He feels stupid; he’s hunched over his notebook, trying to make his thoughts transfer onto the page in any coherent form. But, he’s not like Eddie with his impassioned speeches and clever English papers.
Words flow through Eddie in fully-formed, concrete ideas. For Steve, it’s more of a drip. Each word has to be scaffolded onto the previous one with blood, sweat, and tears. Even then, it’s never quite right. Too abrupt, never what he was actually trying to say.
He’s just never been good with words.
By the time he gives up, there’s more crossed out than left written, so he gets a clean page of paper and transcribes it as best he can. He’s left with:
       Your hair is pretty. Do you use conditioner?

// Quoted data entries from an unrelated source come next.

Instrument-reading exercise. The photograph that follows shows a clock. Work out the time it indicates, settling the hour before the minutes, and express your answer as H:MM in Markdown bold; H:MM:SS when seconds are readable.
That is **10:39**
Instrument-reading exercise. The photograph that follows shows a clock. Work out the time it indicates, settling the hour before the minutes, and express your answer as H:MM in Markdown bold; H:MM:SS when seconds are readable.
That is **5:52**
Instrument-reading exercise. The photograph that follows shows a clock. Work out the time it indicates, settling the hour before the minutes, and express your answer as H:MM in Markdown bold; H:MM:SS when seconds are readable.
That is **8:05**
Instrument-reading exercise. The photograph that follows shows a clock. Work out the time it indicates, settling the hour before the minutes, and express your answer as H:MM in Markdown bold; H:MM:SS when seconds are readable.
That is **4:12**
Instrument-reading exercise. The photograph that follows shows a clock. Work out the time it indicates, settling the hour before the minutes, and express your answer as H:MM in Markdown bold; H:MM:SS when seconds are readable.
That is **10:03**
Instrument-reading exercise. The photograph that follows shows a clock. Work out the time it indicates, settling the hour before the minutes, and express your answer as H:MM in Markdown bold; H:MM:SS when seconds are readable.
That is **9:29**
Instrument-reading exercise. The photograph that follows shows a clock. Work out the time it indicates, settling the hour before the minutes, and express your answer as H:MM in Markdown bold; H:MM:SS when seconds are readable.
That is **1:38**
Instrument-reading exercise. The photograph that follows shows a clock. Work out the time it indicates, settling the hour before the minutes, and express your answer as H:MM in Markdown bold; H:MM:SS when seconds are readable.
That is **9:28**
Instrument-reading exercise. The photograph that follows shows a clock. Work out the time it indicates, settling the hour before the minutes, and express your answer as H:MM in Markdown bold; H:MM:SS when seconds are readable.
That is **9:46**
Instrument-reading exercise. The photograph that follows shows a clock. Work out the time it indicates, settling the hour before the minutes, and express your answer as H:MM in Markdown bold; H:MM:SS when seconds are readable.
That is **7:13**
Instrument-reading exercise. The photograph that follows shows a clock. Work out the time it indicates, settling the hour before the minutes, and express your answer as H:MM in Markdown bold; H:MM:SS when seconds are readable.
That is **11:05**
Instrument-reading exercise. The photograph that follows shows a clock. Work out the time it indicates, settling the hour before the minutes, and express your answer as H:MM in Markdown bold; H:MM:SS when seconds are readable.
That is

Steve tears it from his notebook and lays it flat atop his table in the library, smoothing out any crinkles in the page. It feels like the start to something, sure, but there’s more blank space on the page than words. By a lot.
He leans back over his work, adds a little wonky heart in his blue pen and signs the whole thing—
       ❤ your secret admirer
—the way all the girls who leave notes in his locker do. Their notes are usually on pretty paper, written in sparkly gel pen that smells like strawberries. The i’s are sometimes dotted with little hearts he’ll never admit to finding cute. And there’s envelopes involved, and usually more than eleven measly words.
His looks like something Eddie’ll toss out before opening, mistaking it for trash.
Steve grimaces. How do girls do this? Do they all take some sort of class on how to write pretty letters on pretty enough paper that boys will fall in love with them? Is that what they teach in Home Ec? He should have never let Tommy mock him into switching to shop class.
Should he ask a girl?
Under no conditions will he ever ask Carol. She’d have far too many uncomfortable questions and tell the whole school all of his embarrassing answers. He’d be run out of town within days, Carol holding the sharpest pitchfork.
Steve leans back in his chair with a groan too loud for the library and fists his hands to rub tired eyes.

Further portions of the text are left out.